• Exercise prompt: Starting with the line containing "Document page, 1654x1241 pixels." and continuing through the line containing "picture [531, 307, 1157, 933]", render only those lines as a Markdown table with the columns "No." and "Line", numbering each line and omitting blank lines.

Rows excerpted from a collection
--------------------------------------------------

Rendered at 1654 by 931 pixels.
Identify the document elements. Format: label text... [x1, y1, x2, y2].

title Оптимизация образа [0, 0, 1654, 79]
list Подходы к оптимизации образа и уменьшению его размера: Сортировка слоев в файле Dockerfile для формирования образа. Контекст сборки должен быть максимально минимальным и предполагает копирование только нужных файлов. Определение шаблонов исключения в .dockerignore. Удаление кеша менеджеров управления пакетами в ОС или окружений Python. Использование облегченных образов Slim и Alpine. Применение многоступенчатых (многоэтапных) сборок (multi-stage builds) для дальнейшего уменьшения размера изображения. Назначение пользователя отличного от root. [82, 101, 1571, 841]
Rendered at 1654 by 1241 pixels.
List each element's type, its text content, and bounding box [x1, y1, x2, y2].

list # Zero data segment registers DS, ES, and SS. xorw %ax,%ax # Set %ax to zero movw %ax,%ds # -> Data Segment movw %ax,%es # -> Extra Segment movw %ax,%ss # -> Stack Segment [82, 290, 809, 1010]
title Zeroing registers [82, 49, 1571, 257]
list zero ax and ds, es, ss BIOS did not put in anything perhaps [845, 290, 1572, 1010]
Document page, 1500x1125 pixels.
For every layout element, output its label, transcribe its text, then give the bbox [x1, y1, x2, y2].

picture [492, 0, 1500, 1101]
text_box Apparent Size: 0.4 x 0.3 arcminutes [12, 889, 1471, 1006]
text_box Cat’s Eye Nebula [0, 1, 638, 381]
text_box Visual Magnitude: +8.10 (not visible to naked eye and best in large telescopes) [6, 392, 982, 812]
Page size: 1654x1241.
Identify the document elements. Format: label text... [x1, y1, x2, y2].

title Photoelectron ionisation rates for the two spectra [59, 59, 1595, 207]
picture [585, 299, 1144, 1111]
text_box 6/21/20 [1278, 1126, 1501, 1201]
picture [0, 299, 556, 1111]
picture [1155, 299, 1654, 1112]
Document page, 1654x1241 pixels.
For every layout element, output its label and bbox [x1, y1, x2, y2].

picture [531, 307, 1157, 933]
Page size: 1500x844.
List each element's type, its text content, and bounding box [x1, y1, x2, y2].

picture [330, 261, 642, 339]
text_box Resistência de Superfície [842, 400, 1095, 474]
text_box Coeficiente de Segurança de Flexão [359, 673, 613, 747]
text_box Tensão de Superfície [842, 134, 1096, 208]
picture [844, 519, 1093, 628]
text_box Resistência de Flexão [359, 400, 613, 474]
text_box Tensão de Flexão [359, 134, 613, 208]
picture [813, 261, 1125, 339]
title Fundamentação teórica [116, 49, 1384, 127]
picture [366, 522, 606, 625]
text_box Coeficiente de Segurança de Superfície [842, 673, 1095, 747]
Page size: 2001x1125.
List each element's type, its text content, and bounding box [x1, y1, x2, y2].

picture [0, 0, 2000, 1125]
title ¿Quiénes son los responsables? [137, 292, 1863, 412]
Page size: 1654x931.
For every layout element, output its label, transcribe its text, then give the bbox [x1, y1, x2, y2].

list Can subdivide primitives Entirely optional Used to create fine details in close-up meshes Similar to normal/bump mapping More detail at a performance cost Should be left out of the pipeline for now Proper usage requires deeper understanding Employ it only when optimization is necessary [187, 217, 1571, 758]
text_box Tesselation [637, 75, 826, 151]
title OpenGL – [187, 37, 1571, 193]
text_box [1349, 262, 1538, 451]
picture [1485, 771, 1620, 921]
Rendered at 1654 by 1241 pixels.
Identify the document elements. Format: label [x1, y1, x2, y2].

--------------------------------------------------

• Output of the exercise:
| No. | Line |
|---|---|
| 1 | Document page, 1654x1241 pixels. |
| 2 | For every layout element, output its label and bbox [x1, y1, x2, y2]. |
| 3 | picture [531, 307, 1157, 933] |